In well-run orgs, yes. Most places are not well-run.

[–] [email protected] 0 points 5 months ago (1 children)

I was let go somewhat recently and I noticed just yesterday that I still have admin access to their facebook app.

[–] [email protected] 3 points 5 months ago

Time to get busy and say it's a pen test of their systems.

[–] [email protected] 8 points 5 months ago

I mean kind of depends. I got a soft layoff so worked 6 months more and got 3 months pay for the transfer to India.

I think best practices for highly secure environments is at the time of notice you lock the account and give that person 2 weeks off.

Most normal company’s it’s cool work till your last day, do your exit interview and we lock your account on Friday afternoon or Monday

Also you never want to change someone’s password on termination. What if their login is running some business critical tasks? Not best practices but I can tell you it happens a lot especially for reporting. If you lock the account you can always just reenable it and work to fix the issue

[–] [email protected] 4 points 5 months ago (1 children)

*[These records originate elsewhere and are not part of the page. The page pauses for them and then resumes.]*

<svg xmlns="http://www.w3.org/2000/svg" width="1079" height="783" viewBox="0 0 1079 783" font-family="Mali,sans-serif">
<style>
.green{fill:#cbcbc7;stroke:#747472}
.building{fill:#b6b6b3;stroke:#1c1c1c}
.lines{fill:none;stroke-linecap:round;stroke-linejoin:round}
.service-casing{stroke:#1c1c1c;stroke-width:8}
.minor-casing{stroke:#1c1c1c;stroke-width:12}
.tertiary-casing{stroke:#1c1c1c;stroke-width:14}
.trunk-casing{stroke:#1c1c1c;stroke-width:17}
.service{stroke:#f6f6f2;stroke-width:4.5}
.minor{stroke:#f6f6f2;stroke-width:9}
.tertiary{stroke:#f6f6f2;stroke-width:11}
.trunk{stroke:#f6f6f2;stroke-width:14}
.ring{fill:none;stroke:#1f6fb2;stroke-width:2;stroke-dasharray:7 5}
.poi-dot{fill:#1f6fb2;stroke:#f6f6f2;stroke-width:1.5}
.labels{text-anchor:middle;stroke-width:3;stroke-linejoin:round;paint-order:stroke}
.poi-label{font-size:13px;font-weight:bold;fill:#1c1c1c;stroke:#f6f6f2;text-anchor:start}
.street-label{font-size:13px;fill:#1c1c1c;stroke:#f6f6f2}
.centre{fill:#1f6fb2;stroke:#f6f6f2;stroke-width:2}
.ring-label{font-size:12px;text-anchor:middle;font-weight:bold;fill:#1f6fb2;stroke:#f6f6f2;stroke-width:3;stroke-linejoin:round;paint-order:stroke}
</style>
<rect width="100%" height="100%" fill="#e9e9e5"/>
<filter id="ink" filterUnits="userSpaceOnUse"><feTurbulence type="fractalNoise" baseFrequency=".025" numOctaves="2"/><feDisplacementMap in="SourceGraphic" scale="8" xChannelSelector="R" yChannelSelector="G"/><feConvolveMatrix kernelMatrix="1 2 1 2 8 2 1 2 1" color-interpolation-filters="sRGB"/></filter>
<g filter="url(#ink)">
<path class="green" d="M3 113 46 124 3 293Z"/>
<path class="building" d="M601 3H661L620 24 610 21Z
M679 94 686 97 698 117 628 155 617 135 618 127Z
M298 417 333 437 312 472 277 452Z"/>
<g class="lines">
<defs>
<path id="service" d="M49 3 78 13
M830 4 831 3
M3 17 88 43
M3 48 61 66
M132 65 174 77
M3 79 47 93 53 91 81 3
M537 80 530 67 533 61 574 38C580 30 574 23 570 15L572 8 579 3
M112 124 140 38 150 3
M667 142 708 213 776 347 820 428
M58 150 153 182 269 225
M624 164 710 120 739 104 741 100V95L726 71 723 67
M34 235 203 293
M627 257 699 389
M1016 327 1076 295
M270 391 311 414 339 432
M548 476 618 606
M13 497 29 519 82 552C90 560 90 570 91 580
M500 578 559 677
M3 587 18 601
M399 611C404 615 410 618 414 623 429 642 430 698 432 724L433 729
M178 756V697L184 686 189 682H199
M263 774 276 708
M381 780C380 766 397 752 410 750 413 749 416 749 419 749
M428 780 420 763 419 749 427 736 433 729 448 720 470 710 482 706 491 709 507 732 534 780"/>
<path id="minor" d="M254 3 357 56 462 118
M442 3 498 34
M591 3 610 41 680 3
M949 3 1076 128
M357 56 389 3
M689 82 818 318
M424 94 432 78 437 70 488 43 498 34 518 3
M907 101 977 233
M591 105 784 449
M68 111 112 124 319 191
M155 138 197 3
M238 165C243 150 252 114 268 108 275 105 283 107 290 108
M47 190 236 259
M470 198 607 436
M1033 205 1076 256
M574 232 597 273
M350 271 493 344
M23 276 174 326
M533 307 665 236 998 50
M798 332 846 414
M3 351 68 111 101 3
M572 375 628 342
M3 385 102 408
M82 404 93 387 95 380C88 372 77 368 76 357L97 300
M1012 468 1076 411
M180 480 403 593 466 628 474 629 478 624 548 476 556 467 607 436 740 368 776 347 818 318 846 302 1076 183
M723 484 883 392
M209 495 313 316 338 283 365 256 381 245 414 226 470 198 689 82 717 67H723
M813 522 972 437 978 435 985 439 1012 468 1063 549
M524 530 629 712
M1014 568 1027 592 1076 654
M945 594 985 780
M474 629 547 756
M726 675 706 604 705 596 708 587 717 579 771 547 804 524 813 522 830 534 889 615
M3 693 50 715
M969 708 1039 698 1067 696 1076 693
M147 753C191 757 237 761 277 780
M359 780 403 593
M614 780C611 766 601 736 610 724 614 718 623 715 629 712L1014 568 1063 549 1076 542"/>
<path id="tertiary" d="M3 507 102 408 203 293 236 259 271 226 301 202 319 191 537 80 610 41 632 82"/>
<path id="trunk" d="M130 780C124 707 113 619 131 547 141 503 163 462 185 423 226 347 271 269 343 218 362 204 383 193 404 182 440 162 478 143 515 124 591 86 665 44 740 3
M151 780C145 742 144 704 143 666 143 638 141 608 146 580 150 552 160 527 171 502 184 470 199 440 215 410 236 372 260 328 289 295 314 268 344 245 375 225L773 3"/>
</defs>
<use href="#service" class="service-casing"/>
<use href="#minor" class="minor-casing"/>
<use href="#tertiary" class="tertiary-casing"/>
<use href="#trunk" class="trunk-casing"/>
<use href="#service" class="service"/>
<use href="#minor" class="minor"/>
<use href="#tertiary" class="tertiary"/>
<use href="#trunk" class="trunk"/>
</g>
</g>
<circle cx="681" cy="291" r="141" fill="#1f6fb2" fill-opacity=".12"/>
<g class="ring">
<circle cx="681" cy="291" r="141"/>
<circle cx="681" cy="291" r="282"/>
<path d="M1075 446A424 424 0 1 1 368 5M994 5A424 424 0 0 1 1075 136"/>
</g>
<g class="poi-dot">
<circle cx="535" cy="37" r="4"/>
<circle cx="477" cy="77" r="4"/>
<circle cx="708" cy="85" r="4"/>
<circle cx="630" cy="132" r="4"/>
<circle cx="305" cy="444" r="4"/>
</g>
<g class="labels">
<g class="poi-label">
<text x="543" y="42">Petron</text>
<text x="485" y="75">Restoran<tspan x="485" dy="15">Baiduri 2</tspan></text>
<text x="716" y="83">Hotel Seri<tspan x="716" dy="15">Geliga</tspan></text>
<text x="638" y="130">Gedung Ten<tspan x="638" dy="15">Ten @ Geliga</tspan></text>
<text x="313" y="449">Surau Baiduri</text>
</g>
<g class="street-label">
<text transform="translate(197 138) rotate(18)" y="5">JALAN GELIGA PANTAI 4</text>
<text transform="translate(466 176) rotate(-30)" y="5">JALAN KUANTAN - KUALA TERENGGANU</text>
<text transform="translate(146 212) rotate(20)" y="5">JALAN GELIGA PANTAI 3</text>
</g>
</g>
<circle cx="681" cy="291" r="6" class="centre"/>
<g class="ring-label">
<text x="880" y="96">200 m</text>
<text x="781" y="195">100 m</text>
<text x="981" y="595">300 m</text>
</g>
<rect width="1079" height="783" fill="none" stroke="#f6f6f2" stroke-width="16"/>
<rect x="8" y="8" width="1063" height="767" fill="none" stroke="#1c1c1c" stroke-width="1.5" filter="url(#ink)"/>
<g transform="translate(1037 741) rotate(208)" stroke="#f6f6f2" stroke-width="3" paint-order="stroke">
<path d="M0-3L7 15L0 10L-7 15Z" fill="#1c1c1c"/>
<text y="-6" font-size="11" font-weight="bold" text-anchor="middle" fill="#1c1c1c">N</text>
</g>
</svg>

Last year, I tried my admin creds at my old job and it still worked. I was afraid of retaliation so I sent them a message from a throwaway email about changing their passwords.

[–] [email protected] 3 points 5 months ago

Legally, it would have been better to send the mail from your personal account.
Otherwise there's a possibility that something happens to get fucked up right around the time you logged in, they pull the logs and find your access.
Bam, motive and opportunity, and no way to provide an alibi.